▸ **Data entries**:
__________________________________________________
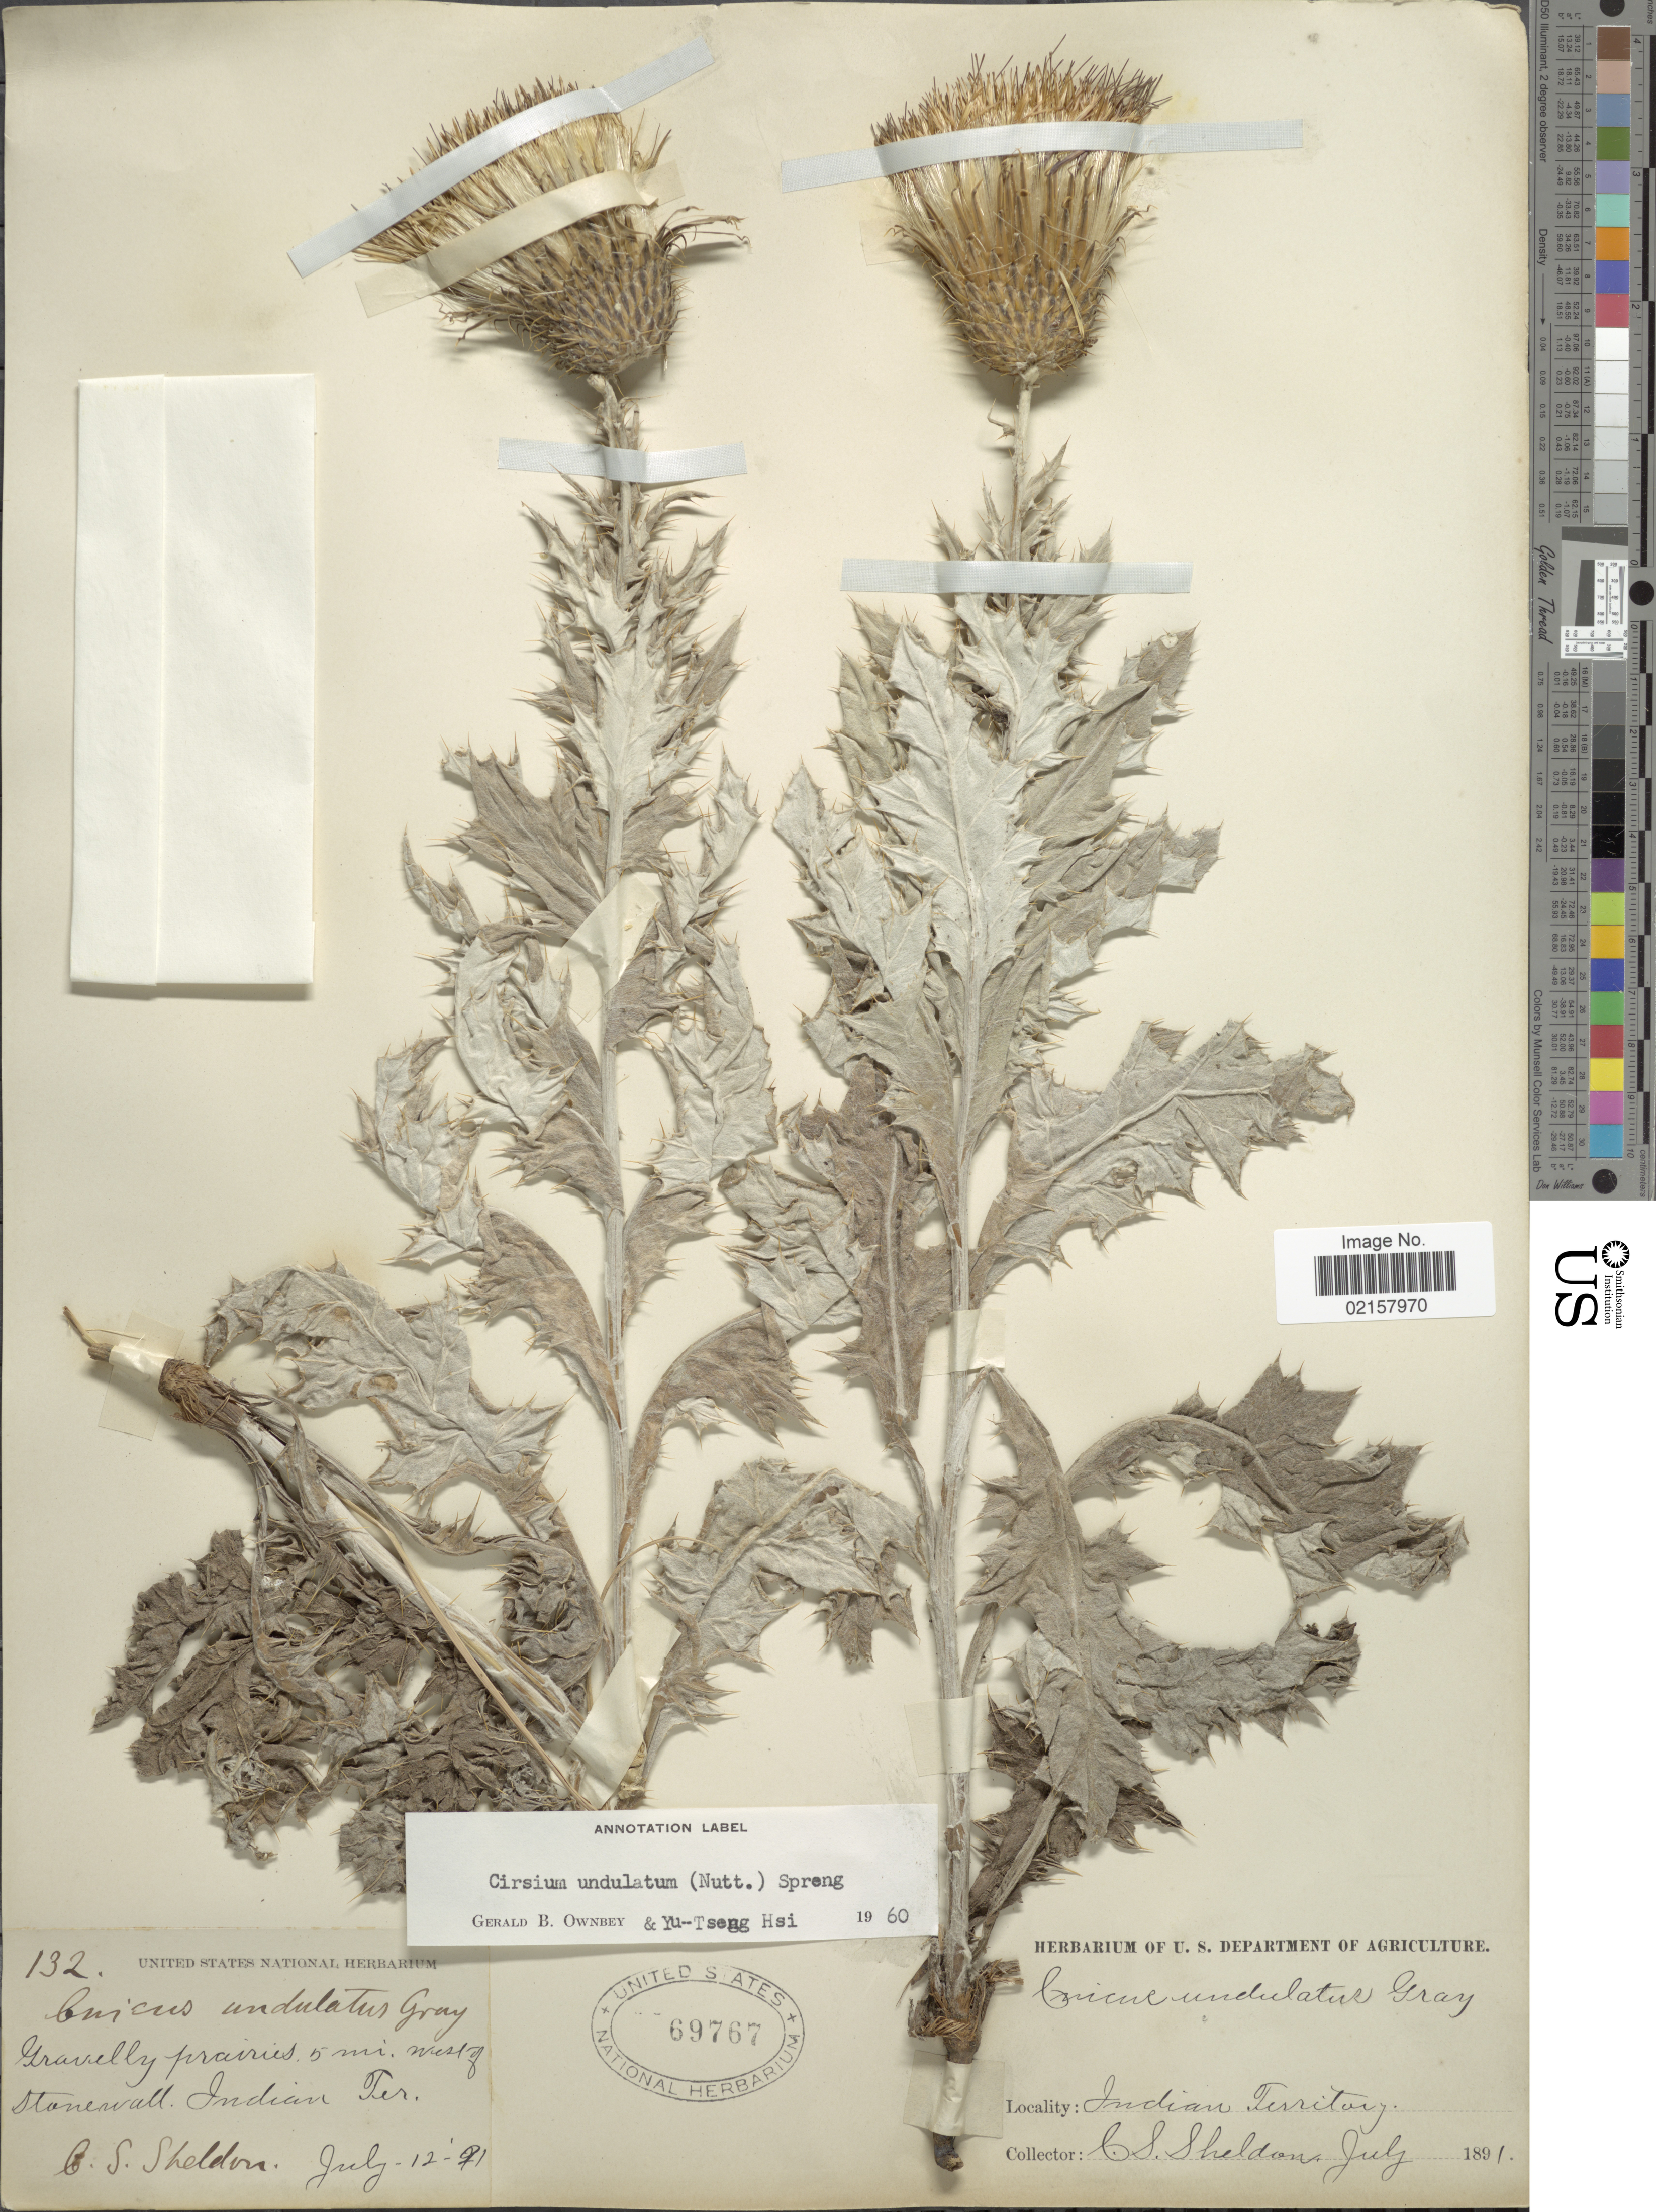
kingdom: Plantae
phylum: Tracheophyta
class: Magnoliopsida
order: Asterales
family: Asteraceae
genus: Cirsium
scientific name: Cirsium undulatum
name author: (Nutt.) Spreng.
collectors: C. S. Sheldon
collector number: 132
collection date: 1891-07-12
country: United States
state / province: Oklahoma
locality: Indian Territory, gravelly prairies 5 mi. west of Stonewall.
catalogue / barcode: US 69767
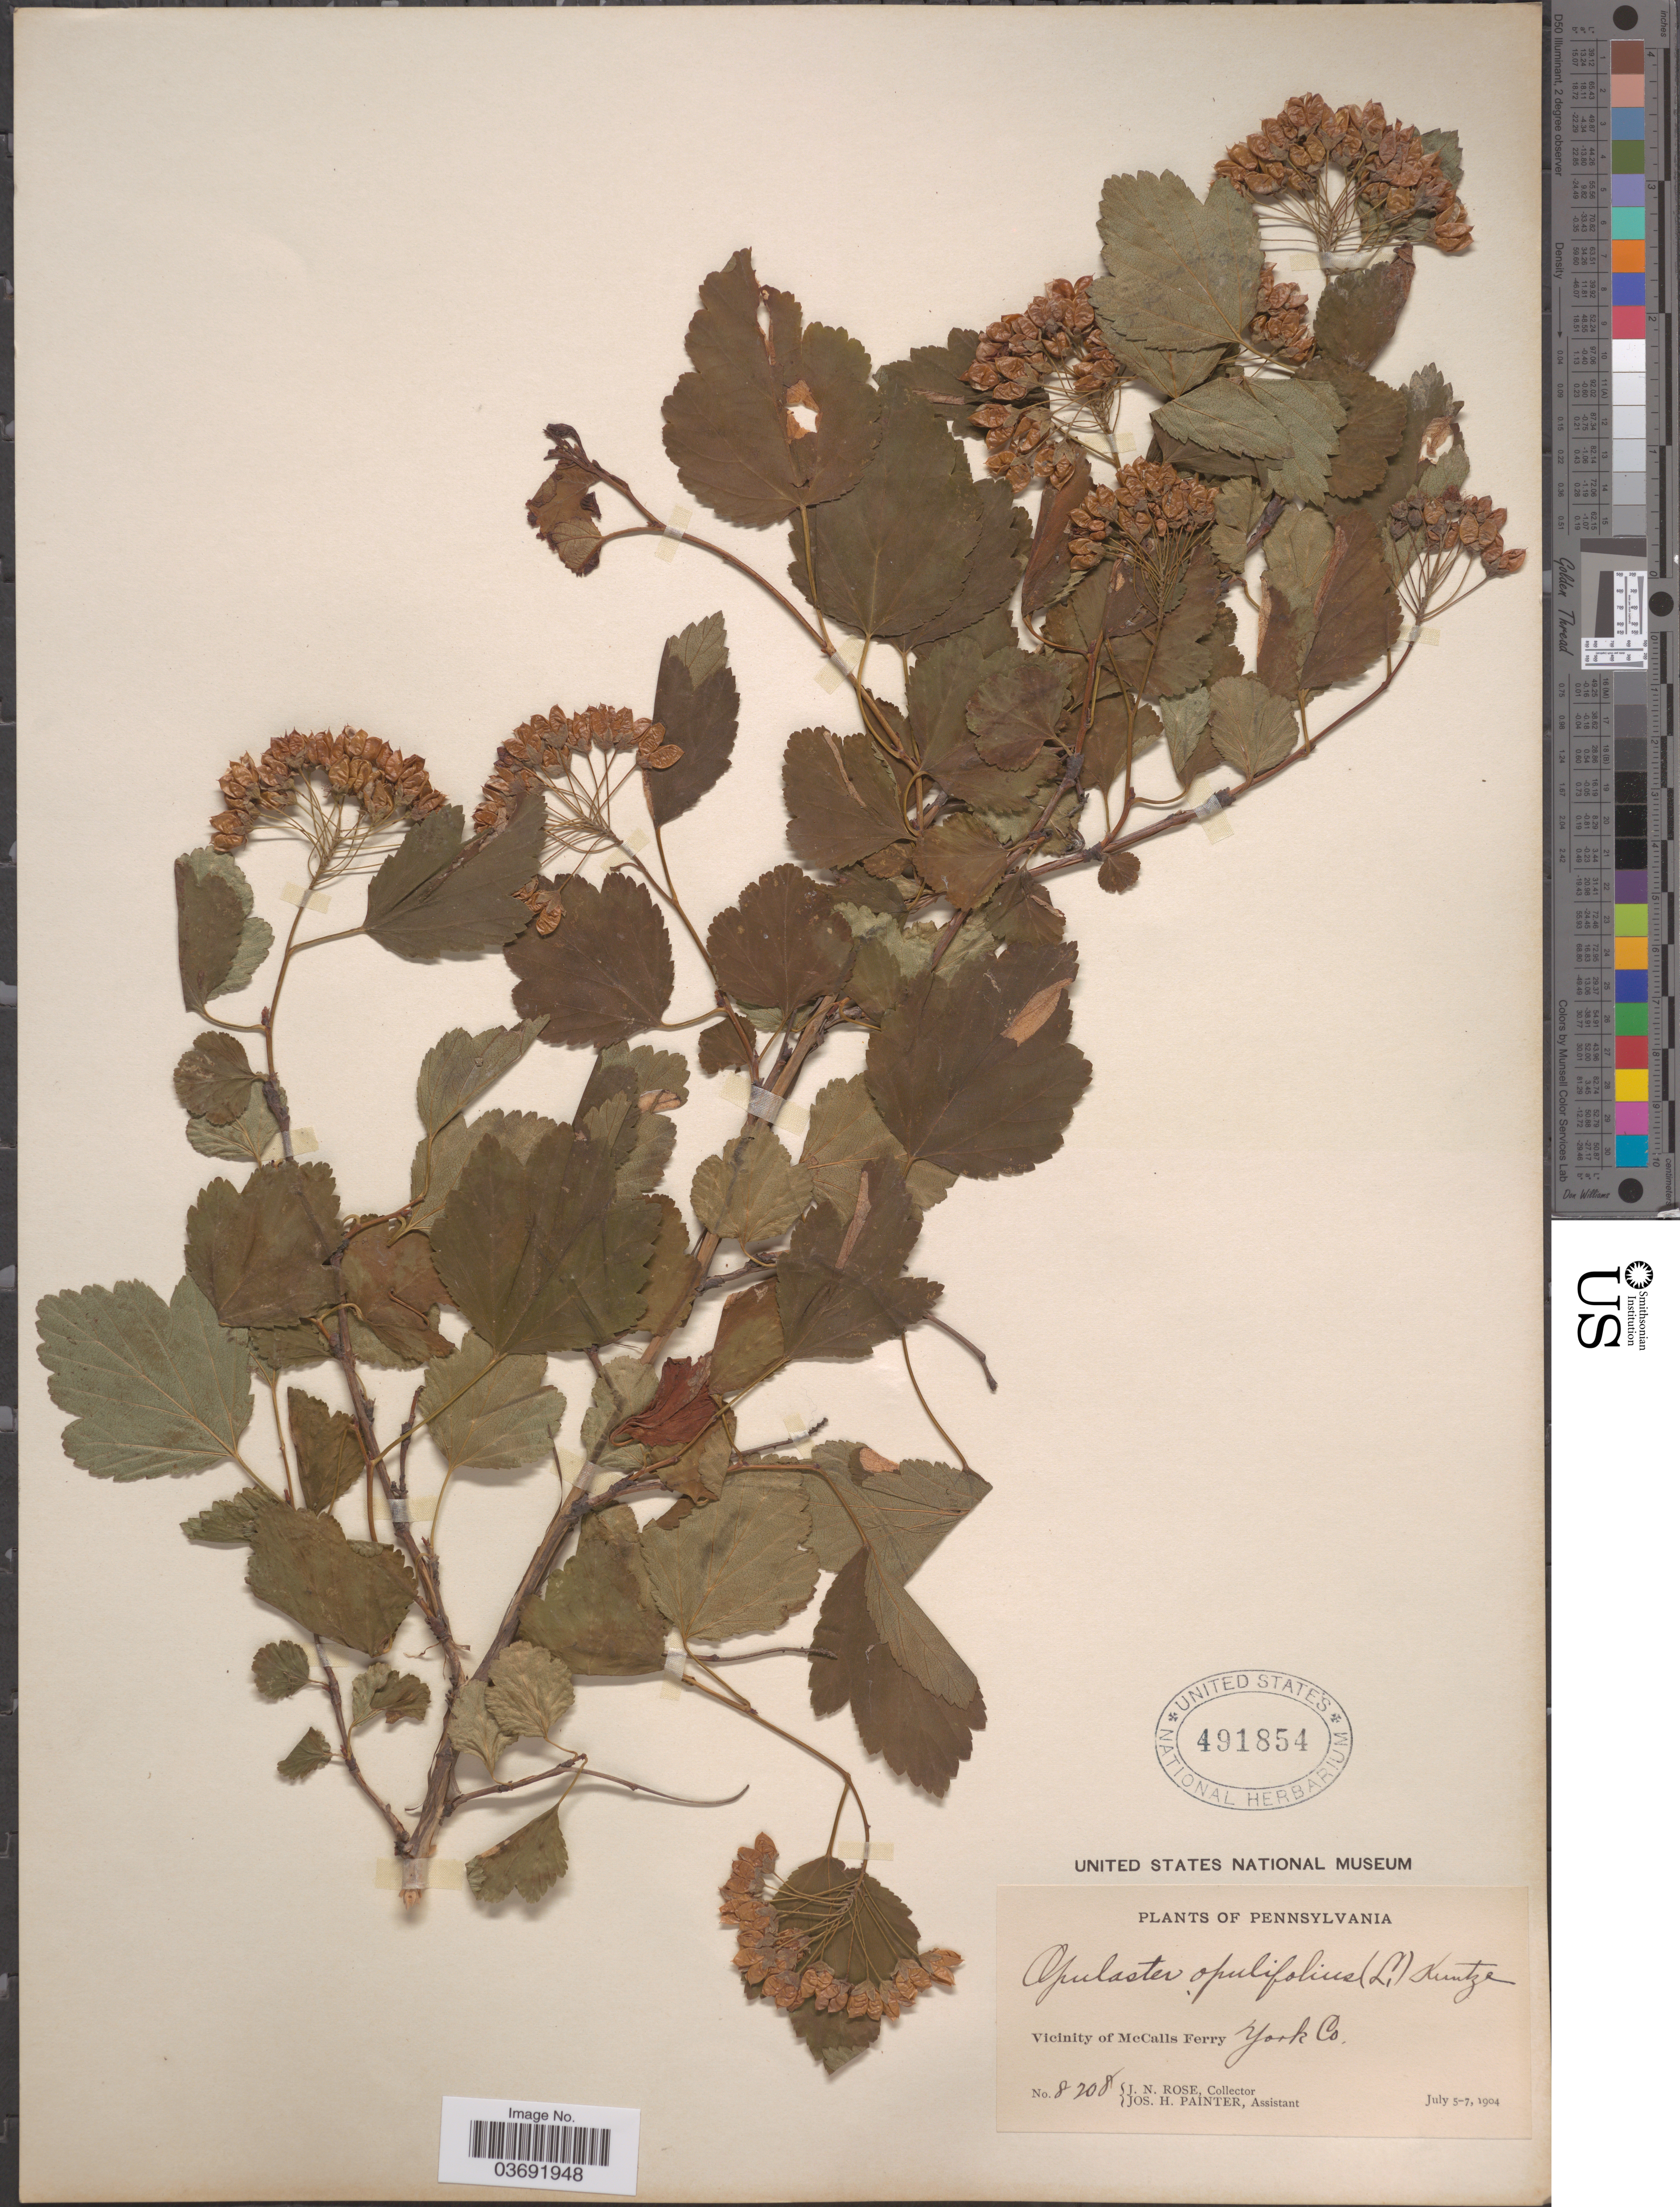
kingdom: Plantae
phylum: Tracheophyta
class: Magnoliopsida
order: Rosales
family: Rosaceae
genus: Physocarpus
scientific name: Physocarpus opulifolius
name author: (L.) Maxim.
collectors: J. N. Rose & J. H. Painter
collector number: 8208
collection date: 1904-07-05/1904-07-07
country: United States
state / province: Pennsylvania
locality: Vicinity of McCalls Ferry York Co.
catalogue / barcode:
__________________________________________________
▸ **Problem description**:
Reproduce every line of all the items above word for word, omitting the pictures.

▸ **Solution to this task**:
kingdom: Plantae
phylum: Tracheophyta
class: Magnoliopsida
order: Asterales
family: Asteraceae
genus: Cirsium
scientific name: Cirsium undulatum
name author: (Nutt.) Spreng.
collectors: C. S. Sheldon
collector number: 132
collection date: 1891-07-12
country: United States
state / province: Oklahoma
locality: Indian Territory, gravelly prairies 5 mi. west of Stonewall.
catalogue / barcode: US 69767
kingdom: Plantae
phylum: Tracheophyta
class: Magnoliopsida
order: Rosales
family: Rosaceae
genus: Physocarpus
scientific name: Physocarpus opulifolius
name author: (L.) Maxim.
collectors: J. N. Rose & J. H. Painter
collector number: 8208
collection date: 1904-07-05/1904-07-07
country: United States
state / province: Pennsylvania
locality: Vicinity of McCalls Ferry York Co.
catalogue / barcode:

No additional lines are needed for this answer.